=== PROBLEM ===
Count the lines in the listing below that contain the string "Prunus", and reply with only that number.

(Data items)
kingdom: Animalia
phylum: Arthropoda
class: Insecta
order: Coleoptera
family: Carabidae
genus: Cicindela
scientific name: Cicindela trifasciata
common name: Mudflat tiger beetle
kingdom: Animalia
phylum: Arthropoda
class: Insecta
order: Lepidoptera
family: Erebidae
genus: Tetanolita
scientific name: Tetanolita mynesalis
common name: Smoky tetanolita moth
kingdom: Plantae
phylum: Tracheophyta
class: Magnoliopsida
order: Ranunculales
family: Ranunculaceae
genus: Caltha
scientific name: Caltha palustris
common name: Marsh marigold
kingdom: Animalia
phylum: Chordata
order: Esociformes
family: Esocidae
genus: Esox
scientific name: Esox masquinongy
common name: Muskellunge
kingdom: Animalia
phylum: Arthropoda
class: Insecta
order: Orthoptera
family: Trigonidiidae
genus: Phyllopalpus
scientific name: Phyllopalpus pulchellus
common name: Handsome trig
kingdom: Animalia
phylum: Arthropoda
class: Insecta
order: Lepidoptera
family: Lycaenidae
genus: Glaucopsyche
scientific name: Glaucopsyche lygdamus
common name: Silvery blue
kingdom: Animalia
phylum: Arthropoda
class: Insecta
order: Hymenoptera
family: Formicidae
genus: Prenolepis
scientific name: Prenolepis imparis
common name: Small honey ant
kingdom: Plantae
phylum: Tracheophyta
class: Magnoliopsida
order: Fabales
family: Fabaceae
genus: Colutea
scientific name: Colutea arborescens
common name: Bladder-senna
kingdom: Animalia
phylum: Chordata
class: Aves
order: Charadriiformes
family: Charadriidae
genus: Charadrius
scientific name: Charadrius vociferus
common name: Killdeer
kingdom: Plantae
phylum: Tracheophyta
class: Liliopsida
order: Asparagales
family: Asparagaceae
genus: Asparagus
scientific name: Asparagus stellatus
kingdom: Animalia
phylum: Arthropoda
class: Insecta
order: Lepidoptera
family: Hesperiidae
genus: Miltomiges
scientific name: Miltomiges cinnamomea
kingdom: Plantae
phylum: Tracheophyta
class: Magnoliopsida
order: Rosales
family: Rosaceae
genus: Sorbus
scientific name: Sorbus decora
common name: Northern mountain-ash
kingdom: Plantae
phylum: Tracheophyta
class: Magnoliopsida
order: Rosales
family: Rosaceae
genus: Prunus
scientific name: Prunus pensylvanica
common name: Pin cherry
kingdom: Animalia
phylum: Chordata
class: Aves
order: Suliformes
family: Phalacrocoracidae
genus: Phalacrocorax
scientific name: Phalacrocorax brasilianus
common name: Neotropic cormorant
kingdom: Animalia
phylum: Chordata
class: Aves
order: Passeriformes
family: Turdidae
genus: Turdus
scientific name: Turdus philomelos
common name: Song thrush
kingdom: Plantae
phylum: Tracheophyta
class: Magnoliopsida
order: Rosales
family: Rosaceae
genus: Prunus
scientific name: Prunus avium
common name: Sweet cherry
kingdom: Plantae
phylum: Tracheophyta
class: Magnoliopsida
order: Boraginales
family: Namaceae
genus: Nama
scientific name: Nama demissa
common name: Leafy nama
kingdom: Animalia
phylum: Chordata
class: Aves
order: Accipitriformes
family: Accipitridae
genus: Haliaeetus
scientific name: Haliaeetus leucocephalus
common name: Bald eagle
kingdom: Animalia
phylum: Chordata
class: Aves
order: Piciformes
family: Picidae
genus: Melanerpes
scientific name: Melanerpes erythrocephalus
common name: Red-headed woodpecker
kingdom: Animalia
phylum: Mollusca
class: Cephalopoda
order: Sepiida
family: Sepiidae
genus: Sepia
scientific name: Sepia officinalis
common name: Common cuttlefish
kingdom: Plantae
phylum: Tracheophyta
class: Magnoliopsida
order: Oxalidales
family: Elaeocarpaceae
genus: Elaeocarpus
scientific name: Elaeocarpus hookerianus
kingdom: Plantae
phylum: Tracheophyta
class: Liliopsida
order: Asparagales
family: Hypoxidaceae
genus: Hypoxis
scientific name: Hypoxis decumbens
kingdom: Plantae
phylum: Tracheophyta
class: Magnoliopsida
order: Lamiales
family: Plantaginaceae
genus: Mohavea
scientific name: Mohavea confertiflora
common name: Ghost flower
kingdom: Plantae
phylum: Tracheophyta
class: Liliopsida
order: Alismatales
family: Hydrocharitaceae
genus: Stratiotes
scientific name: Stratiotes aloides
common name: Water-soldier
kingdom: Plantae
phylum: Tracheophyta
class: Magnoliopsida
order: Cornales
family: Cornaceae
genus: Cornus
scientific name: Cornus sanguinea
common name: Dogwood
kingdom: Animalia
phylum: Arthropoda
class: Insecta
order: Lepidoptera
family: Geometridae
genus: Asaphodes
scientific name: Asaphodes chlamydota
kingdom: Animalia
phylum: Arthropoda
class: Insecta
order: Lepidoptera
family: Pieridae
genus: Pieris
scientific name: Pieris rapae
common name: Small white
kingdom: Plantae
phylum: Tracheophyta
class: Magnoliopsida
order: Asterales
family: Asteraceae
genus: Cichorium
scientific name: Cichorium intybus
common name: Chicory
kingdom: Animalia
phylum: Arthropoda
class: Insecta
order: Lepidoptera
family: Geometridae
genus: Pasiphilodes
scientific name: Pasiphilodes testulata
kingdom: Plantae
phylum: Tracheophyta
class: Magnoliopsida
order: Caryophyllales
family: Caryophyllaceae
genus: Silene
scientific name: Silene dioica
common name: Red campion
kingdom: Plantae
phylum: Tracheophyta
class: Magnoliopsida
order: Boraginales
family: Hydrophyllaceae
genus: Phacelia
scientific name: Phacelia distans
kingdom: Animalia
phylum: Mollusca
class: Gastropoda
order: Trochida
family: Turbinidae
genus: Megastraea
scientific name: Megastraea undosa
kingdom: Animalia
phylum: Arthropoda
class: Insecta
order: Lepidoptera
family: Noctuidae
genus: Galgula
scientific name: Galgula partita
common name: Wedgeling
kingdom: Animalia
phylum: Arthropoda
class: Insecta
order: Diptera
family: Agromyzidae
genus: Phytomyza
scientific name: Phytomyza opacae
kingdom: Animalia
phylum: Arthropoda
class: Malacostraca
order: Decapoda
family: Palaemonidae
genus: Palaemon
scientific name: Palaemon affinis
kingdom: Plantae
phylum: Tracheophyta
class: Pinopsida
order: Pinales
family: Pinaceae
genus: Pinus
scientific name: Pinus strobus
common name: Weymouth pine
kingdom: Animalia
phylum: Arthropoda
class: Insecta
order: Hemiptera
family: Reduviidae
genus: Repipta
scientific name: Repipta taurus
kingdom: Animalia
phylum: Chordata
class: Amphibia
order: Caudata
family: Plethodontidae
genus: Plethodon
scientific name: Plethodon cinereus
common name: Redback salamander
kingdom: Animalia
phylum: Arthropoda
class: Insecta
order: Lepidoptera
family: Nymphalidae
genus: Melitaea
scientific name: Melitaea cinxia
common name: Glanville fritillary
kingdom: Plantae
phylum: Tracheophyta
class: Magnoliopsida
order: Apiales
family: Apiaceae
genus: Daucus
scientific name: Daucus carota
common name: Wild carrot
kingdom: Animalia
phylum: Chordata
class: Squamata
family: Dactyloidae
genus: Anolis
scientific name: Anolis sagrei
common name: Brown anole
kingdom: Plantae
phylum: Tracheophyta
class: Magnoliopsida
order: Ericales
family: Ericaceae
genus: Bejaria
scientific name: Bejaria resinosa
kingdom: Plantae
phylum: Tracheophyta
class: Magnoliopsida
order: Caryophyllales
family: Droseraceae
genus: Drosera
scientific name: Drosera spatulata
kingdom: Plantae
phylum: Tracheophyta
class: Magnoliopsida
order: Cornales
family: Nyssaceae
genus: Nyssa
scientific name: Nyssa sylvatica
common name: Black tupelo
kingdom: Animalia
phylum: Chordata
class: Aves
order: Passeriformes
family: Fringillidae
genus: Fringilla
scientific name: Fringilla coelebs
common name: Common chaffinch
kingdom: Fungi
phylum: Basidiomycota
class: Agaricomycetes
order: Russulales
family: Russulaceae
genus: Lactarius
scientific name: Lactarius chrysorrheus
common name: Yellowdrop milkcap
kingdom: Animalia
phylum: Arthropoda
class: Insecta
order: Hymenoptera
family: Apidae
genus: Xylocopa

=== FULL RESPONSE ===
4